:: TO DO ::
Reproduce verbatim the lines of the entries that run from the line containing "- Support for dynamically" through the end of the entries, including both the first and the last line.

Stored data

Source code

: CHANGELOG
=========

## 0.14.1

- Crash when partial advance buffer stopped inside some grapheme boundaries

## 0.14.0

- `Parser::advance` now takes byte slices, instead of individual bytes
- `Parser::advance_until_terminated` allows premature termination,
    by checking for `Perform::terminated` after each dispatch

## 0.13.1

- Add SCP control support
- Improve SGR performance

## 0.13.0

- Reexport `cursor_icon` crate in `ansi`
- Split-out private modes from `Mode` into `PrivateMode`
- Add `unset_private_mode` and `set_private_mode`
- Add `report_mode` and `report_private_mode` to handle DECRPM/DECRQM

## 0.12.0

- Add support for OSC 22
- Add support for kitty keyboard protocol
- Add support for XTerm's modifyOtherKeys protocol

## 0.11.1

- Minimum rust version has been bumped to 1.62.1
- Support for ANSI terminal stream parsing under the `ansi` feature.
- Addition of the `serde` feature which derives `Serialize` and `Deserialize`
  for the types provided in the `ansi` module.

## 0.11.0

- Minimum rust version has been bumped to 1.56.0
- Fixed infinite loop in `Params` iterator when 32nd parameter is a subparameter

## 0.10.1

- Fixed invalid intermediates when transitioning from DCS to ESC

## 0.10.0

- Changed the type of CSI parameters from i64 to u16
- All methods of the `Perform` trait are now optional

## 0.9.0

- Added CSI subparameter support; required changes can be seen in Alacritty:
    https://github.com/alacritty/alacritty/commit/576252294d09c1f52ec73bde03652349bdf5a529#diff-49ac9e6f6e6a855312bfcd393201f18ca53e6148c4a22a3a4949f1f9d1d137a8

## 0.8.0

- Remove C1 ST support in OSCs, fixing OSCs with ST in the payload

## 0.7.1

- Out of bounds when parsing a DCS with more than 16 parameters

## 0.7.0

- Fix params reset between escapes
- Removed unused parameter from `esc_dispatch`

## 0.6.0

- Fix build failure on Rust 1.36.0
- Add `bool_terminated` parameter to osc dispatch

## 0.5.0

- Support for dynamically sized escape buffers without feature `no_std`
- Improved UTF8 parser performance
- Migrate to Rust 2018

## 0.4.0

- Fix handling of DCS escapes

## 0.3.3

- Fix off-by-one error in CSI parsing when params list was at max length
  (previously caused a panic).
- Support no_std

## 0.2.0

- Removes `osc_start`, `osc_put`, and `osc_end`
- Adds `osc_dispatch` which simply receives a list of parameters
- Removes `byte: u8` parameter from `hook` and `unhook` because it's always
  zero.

:: SOLUTION TO THE EXERCISE ::
- Support for dynamically sized escape buffers without feature `no_std`
- Improved UTF8 parser performance
- Migrate to Rust 2018

## 0.4.0

- Fix handling of DCS escapes

## 0.3.3

- Fix off-by-one error in CSI parsing when params list was at max length
  (previously caused a panic).
- Support no_std

## 0.2.0

- Removes `osc_start`, `osc_put`, and `osc_end`
- Adds `osc_dispatch` which simply receives a list of parameters
- Removes `byte: u8` parameter from `hook` and `unhook` because it's always
  zero.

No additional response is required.